* [RECORDS FOR THE TASK]

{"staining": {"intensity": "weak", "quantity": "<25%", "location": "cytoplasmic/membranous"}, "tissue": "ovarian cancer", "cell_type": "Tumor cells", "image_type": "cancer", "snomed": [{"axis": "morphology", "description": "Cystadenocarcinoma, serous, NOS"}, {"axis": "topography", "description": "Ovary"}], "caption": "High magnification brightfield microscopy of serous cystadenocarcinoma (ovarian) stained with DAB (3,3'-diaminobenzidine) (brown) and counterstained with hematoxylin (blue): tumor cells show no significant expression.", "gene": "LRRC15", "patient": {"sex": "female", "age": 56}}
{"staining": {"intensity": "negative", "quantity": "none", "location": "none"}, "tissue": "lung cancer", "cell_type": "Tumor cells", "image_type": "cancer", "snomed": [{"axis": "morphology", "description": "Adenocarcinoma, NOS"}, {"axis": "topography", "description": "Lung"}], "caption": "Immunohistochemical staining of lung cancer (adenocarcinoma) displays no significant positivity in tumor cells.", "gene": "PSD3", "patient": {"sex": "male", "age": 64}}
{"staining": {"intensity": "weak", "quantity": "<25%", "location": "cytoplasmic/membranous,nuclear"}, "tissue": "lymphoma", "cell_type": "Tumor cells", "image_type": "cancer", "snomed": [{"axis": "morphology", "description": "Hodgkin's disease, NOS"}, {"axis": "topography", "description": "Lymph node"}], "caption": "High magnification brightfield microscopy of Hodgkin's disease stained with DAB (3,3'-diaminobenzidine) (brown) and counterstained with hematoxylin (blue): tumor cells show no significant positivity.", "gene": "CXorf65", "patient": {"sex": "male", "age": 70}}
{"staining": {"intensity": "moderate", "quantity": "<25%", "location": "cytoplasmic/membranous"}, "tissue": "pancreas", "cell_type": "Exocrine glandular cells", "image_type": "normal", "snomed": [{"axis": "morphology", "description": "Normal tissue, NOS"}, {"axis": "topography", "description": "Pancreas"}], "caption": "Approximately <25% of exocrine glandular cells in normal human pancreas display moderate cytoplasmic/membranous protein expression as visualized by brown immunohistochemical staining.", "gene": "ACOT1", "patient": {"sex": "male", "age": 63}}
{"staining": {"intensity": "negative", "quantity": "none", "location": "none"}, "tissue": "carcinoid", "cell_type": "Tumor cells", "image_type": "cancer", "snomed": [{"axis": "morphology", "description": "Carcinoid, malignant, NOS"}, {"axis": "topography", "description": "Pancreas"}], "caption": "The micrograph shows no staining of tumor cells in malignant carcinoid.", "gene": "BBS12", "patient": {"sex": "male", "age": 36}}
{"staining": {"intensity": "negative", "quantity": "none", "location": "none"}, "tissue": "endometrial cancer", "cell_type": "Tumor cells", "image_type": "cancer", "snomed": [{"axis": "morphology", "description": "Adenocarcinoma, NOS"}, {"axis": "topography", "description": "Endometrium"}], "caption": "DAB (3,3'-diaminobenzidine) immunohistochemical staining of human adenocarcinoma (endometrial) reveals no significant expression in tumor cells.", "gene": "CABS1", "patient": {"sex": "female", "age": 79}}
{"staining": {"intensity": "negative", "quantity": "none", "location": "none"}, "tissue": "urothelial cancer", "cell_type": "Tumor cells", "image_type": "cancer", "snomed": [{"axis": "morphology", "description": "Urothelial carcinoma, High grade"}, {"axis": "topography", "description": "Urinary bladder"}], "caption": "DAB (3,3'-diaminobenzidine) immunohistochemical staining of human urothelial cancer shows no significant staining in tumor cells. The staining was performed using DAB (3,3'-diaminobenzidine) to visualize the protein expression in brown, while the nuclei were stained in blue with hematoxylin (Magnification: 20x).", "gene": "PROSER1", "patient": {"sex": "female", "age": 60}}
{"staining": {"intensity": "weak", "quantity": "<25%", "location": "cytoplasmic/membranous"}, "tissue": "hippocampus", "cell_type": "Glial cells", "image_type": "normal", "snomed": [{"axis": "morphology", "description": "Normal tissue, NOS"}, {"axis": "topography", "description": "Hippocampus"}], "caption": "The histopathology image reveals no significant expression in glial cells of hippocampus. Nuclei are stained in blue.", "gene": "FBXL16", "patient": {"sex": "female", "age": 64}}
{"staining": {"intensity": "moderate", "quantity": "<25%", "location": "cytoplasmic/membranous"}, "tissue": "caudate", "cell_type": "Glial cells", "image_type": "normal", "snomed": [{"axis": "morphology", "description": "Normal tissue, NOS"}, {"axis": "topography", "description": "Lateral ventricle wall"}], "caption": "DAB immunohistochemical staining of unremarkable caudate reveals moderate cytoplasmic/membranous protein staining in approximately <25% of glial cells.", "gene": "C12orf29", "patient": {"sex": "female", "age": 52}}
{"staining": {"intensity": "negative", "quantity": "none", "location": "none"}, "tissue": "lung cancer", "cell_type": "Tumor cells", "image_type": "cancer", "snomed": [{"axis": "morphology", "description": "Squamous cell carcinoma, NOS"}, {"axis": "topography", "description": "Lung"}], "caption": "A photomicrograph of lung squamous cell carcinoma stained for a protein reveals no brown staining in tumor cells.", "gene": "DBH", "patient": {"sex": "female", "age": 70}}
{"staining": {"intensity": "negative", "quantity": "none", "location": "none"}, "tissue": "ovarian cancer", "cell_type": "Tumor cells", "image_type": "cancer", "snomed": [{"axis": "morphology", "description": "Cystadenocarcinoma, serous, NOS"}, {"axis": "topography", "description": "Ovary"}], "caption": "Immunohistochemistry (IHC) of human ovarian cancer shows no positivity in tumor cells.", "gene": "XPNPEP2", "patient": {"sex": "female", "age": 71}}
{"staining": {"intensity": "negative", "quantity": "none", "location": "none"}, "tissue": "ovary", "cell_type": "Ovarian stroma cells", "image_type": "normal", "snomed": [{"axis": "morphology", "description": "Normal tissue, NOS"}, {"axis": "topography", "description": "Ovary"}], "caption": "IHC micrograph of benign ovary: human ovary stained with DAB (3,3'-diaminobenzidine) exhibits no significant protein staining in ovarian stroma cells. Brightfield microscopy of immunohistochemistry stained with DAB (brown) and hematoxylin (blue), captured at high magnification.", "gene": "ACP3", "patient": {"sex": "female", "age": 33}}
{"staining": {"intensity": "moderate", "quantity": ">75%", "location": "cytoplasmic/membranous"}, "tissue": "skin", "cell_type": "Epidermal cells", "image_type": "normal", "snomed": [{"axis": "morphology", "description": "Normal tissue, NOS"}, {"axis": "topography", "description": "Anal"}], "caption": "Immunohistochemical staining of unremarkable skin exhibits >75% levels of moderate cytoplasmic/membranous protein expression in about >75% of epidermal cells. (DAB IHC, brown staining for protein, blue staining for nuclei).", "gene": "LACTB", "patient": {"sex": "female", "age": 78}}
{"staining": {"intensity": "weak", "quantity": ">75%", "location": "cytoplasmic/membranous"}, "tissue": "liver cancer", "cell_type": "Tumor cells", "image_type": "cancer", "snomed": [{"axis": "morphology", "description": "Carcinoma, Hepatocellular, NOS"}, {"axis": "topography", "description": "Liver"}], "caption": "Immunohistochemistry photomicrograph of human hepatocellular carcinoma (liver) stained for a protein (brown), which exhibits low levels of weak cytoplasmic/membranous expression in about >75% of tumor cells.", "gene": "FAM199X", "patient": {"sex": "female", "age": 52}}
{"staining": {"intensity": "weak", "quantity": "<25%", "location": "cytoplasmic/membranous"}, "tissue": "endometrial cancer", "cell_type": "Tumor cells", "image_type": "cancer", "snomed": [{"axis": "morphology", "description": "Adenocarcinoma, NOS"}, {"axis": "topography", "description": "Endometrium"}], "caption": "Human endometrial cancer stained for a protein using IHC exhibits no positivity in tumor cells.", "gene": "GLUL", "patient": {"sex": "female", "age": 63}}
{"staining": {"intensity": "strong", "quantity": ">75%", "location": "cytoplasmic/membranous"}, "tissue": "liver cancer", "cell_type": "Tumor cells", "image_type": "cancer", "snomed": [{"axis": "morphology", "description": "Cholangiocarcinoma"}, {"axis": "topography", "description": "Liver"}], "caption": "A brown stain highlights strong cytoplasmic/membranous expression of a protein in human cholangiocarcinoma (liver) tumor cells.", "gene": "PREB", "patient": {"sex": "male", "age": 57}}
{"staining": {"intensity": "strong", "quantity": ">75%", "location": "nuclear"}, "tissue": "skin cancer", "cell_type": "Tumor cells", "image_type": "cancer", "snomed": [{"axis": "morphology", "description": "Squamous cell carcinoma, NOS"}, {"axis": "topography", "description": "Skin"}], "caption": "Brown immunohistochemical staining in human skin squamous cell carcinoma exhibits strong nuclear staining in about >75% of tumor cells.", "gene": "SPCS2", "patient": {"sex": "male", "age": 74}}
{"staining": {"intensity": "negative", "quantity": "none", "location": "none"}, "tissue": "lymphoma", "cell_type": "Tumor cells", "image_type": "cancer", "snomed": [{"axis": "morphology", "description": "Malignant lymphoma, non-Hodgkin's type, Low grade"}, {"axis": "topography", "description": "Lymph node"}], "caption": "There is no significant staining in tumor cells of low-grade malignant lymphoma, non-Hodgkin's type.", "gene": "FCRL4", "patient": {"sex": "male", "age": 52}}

* [BRIEF] Only one stretch of the data above is needed. Restate it word for word, from the line containing "of unremarkable caudate" through the line containing "photomicrograph of lung", both ends included.

* [RESPONSE TO THE TASK]
{"staining": {"intensity": "moderate", "quantity": "<25%", "location": "cytoplasmic/membranous"}, "tissue": "caudate", "cell_type": "Glial cells", "image_type": "normal", "snomed": [{"axis": "morphology", "description": "Normal tissue, NOS"}, {"axis": "topography", "description": "Lateral ventricle wall"}], "caption": "DAB immunohistochemical staining of unremarkable caudate reveals moderate cytoplasmic/membranous protein staining in approximately <25% of glial cells.", "gene": "C12orf29", "patient": {"sex": "female", "age": 52}}
{"staining": {"intensity": "negative", "quantity": "none", "location": "none"}, "tissue": "lung cancer", "cell_type": "Tumor cells", "image_type": "cancer", "snomed": [{"axis": "morphology", "description": "Squamous cell carcinoma, NOS"}, {"axis": "topography", "description": "Lung"}], "caption": "A photomicrograph of lung squamous cell carcinoma stained for a protein reveals no brown staining in tumor cells.", "gene": "DBH", "patient": {"sex": "female", "age": 70}}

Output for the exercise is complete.